I called the HGVC rep, he said "ohhh Cabo at spring break for this year, I doubt you'll find anything" 

They called back the next day and offered me a decent Gold Crown resort. I checked the tug reviews. It was ok, but I decided I wanted something better. 
I gave HGVC rep a list of 6 acceptable resorts and one specific check in weekend. 
They called back the next day with a match.. 1bd 3400 points. 
Which cost me $325 in MF's and $189 exchange fee. 

My week in the RCI account is still sitting there, no matches and I never even changed the search to my specific resorts. 

I am very happy with my HGVC experience in trading with RCI

If initial cost is not an issue. These make fantastic traders.
I wish I could exchange online, but as long as I get what I want.. I am happy.


----------



## GeorgeJ. (Feb 18, 2006)

As noted here before, and usually poo-poo'd by non-HGVC owners, HGVC has the best, or is at least one of the top traders within RCI, with weeks going to HGVC before getting matched to excellent trading weeks that have had searches ongoing...


----------



## Bourne (Feb 18, 2006)

And it has what no Hotel Timeshare has....

The ability to book reservations for less than seven days nine months out at any club affiliated(HGVC) or RCI Points resort.


----------



## spike (Feb 18, 2006)

Dude!

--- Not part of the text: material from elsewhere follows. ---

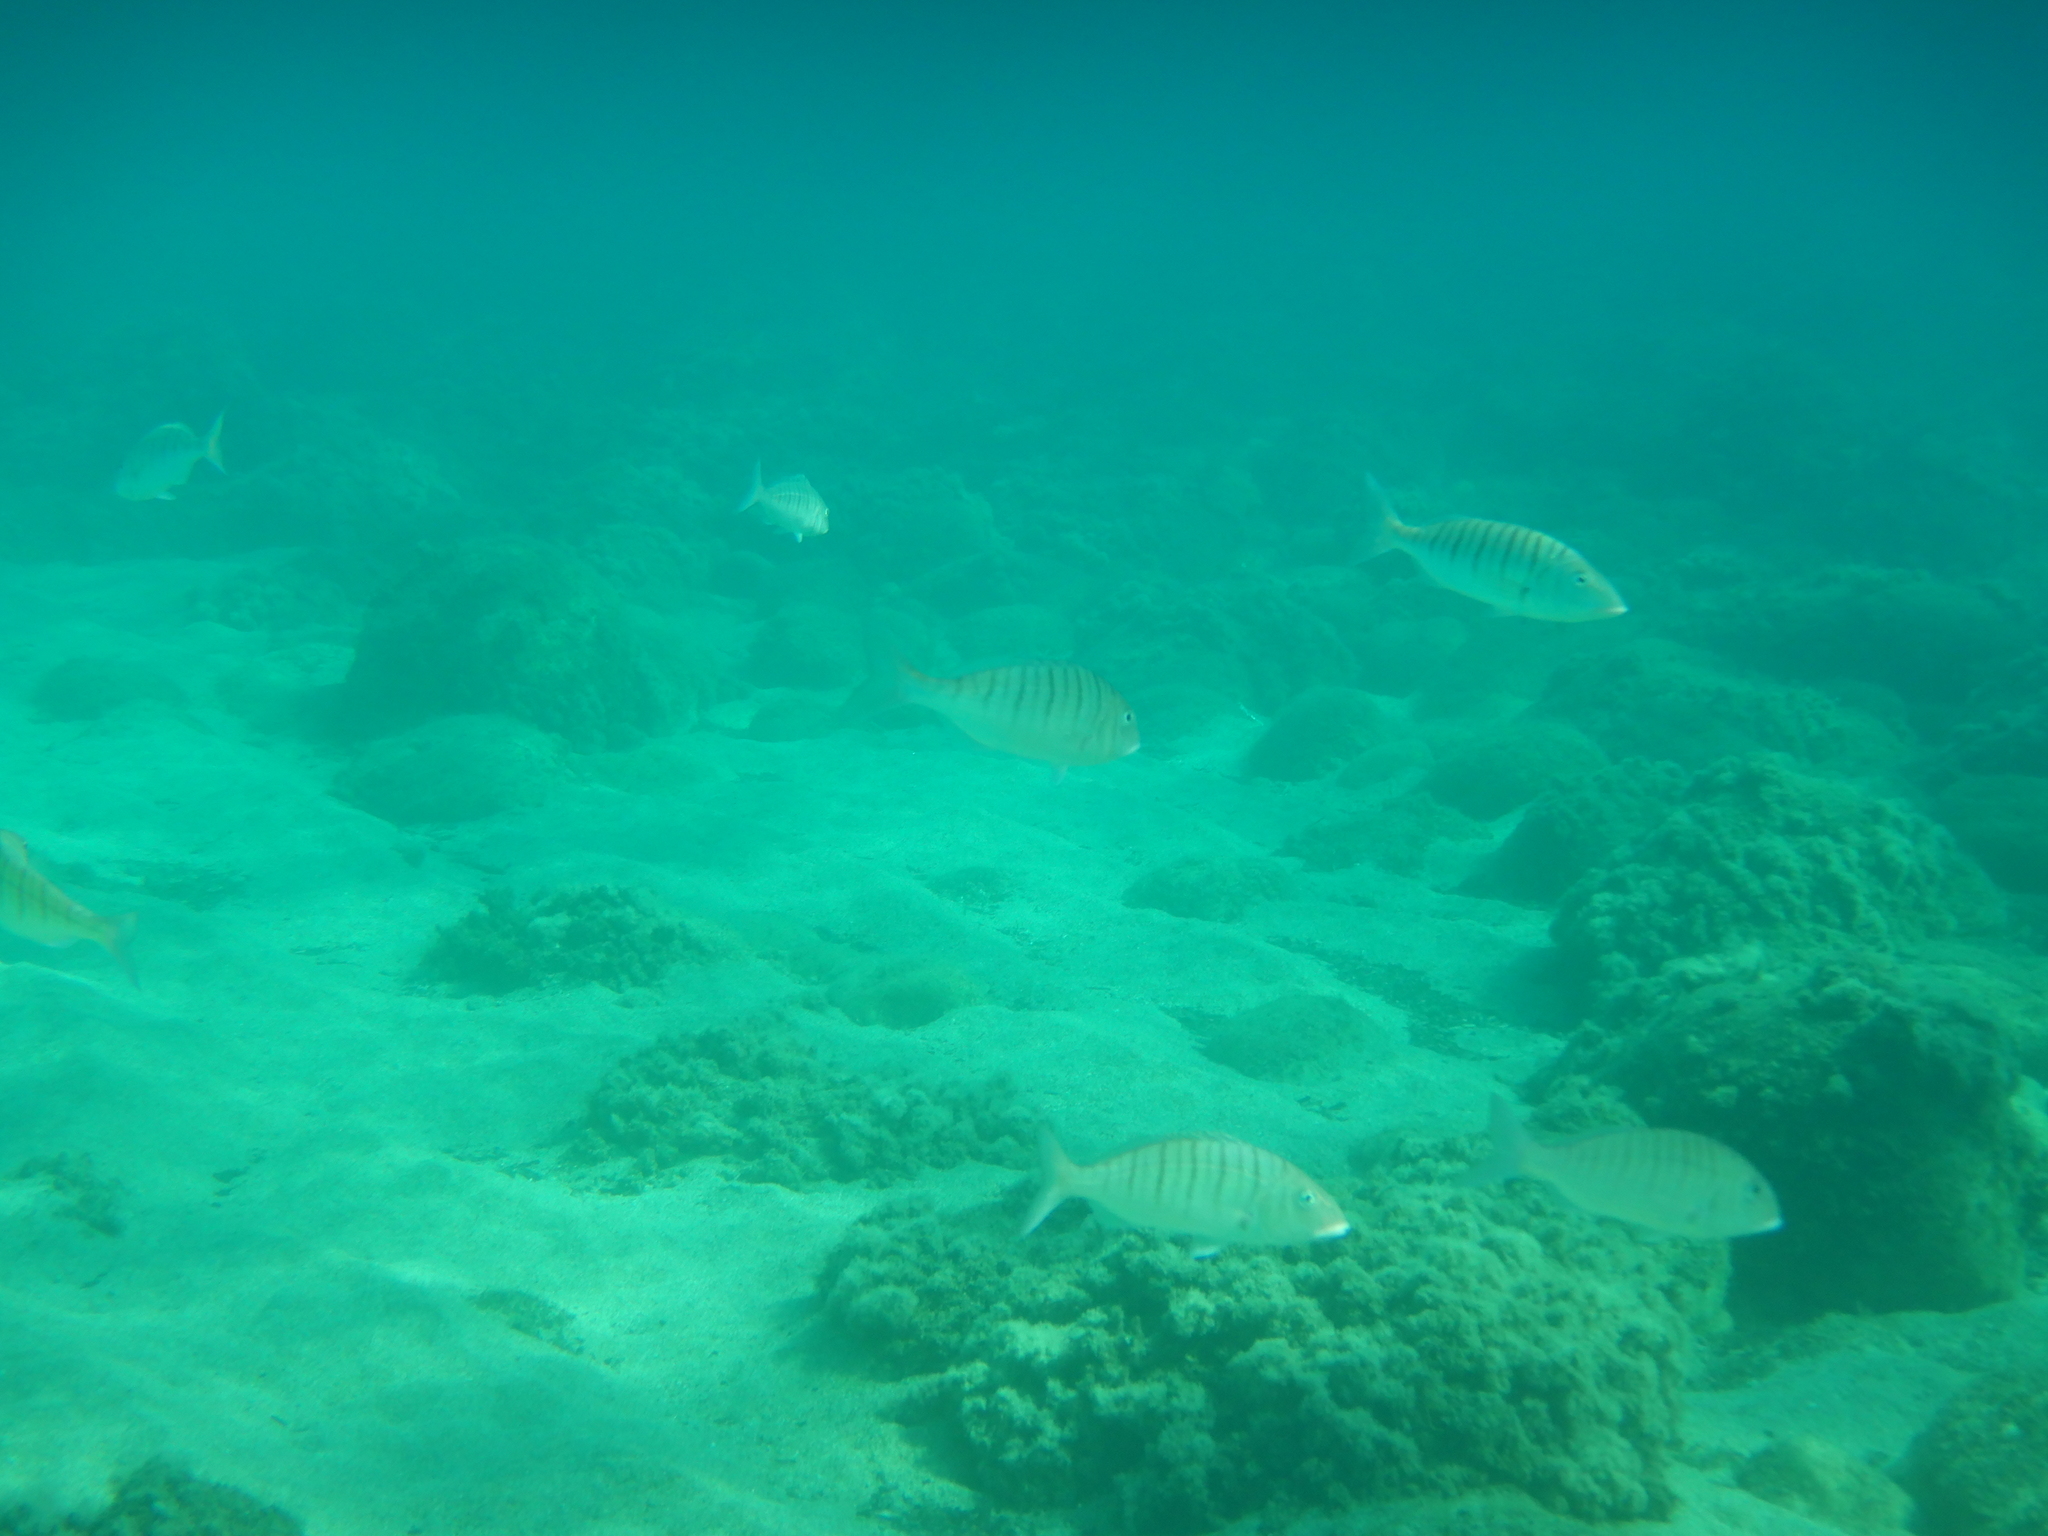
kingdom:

Spring Break it Cabo!!!!!!

That said, the hidden secret of HGVC is that we go to the front of the line for RCI searches. (Don't tell anyone)


----------



## chemteach (Feb 18, 2006)

So which resort are you staying at??


----------



## TerriJ (Feb 19, 2006)

Very interesting, I have always had good exchanges through RCI with my HGVC points.  Always good treatment at the resorts too.  I am heading to a Worldmark resort next week, so I will be able to report on that also.

Good score on Cabo.


----------



## CaliDave (Feb 20, 2006)

I got a 1bd/2ba unit at the Playa Grande


----------



## Deer Path (Feb 21, 2006)

CaliDave said:
			
		

> I got a 1bd/2ba unit at the Playa Grande



You will love the Playa Grande....we own there as well as the Bay Club with our HGVC points.

I have had the same success with HGVC exchanges in RCI as you have found.
Last January we got some cheap airfare to CAbo and they were the only ones who could find us anything.  It was not Gold Crown that P.G. is but worked great for us at the last minute.

Judy


----------